Everyone agrees that the competition to hire people who know how to build artificial intelligence systems is intense. It’s turned once-staid academic conferences into frenzied meat markets for corporate recruiters and driven the salaries of the top researchers to seven figures.
But how scarce AI talent really is has been something of an industry mystery.
Last year, Element AI Inc., a Montreal-based startup, estimated that there were fewer than 10,000 people in the world with the expertise needed to create machine learning systems. The figure was widely cited in media stories and among recruiting firms, although it wasn’t clear how Element AI arrived at it. In December, Tencent Holdings Ltd., the Chinese internet giant, published its own estimate of global AI talent, putting the figure at a far higher 200,000 to 300,000 people who were either AI researchers or industry practitioners.
Which is correct? The answer matters to companies trying to decide whether to build their own AI and data science teams or contract with consulting firms and third parties to create AI-based solutions for them. It also has an impact on the salaries those AI experts can command.
Element AI has rejoined the debate with a new estimate — and some transparency about its methodology. According to a report published Wednesday, there are about 22,000 PhD-educated researchers working on AI, of which about 3,000 are currently seeking work.
Element AI said it scoured LinkedIn for people who earned PhDs since 2015 and whose profiles also mentioned technical terms such as deep learning, artificial neural networks, computer vision, natural language processing or robotics.
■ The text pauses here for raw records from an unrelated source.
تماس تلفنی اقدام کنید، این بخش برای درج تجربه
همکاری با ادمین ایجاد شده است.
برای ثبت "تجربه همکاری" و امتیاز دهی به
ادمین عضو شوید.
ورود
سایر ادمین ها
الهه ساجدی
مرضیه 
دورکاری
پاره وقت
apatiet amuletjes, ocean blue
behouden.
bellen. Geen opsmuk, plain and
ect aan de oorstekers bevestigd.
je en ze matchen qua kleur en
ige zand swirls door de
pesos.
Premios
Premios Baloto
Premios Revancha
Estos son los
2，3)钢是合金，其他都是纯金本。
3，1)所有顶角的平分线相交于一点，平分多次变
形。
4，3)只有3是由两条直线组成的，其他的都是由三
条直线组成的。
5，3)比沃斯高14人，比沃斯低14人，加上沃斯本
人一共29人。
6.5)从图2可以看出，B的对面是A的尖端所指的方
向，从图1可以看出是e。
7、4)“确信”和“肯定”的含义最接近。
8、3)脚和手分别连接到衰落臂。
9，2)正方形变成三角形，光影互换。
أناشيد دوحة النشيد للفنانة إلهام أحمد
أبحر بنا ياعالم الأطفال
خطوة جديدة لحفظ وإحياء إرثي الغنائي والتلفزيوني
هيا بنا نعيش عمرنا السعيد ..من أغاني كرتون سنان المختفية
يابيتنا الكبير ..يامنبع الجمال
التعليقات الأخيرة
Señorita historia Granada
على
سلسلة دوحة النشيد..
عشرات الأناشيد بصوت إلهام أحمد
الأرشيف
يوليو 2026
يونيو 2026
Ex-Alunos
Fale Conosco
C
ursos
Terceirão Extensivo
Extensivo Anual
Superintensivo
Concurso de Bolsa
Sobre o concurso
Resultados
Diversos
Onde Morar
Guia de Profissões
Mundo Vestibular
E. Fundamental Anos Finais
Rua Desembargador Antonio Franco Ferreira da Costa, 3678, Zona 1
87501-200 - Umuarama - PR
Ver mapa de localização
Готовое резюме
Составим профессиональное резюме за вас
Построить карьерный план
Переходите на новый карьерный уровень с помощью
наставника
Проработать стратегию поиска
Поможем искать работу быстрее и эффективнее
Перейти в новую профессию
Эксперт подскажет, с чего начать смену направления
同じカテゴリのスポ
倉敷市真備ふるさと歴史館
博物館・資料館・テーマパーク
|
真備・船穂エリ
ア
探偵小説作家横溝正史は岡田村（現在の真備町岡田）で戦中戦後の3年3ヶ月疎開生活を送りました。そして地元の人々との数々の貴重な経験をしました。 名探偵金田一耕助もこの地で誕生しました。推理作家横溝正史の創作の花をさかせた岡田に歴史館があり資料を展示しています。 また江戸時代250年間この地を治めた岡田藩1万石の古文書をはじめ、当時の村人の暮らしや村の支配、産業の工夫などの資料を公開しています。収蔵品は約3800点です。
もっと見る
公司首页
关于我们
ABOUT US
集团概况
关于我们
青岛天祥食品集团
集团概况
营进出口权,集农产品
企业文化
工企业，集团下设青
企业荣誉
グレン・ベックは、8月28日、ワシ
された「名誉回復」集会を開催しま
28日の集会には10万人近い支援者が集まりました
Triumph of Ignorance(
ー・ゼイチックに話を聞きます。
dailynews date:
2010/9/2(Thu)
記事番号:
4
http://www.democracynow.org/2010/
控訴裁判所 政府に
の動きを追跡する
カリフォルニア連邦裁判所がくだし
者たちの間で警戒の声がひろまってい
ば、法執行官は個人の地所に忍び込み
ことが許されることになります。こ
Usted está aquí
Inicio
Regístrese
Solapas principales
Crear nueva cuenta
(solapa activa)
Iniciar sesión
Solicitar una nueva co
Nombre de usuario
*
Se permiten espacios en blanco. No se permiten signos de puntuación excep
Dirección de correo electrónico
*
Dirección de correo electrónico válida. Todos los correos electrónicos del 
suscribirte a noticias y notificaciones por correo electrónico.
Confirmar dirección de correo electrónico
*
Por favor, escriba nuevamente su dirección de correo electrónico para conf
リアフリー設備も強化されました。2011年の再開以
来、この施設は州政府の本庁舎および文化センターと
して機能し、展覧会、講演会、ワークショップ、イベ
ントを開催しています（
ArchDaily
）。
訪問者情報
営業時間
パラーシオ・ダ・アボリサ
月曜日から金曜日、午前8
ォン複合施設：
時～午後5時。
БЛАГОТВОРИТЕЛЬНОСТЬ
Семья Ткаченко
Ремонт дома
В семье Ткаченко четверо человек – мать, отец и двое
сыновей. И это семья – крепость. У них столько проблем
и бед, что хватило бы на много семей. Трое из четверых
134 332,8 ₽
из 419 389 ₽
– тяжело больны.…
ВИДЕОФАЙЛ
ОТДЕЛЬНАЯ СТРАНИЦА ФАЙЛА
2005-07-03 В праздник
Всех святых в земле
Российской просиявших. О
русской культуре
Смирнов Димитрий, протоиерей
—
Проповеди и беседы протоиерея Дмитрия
In addition, to make the cut, people needed coding skills in programming languages such as Python, TensorFlow or Theano.
There’s another subset of about 5,000 people at the cutting edge of AI research who are publishing papers and presenting at academic conferences, the report said. By removing the restriction that the person’s PhD must have been awarded since 2015, Element AI said there were at most 90,000 people in the world with the right skill set — a figure that was much larger than their other estimates but still well below Tencent’s. The company said its earlier rough estimate of “fewer than 10,000 people” had been based only a search of people who had been active at academic AI conferences in the past seven years.
Element AI acknowledged that its own data was biased toward Western, English-language oriented sources and that there might be experts, particularly in places like China and Japan, where its methodology may not apply. The United States was the world’s top location for AI talent, followed by the U.K. and Canada, the company’s report said. Within Europe, it found that Germany had a robust number of AI experts and was perhaps a “sort of hidden” spot for recruiting talent.
There is an obvious incentive to make AI talent appear rarer. The attractiveness of Element AI’s services may be heightened by the perception among potential customers that, unless they are Google or Facebook, they won’t be able to hire in-house teams with top-flight AI skills.
But Jean-Francois Gagne, Element AI’s co-founder and CEO, said the company’s intent was to demonstrate just how bad the talent shortage is so that governments and universities would devote more effort to training. “The talent shortage is real,” he said, noting that it was also acting as a brake on Element AI’s own ability to grow.
Gagne said that the talent shortage would gradually be alleviated as more universities taught data science and how to build AI solutions at undergraduate and master’s levels. But he said it would take at least three to four years for those programs to have an impact on the talent shortage.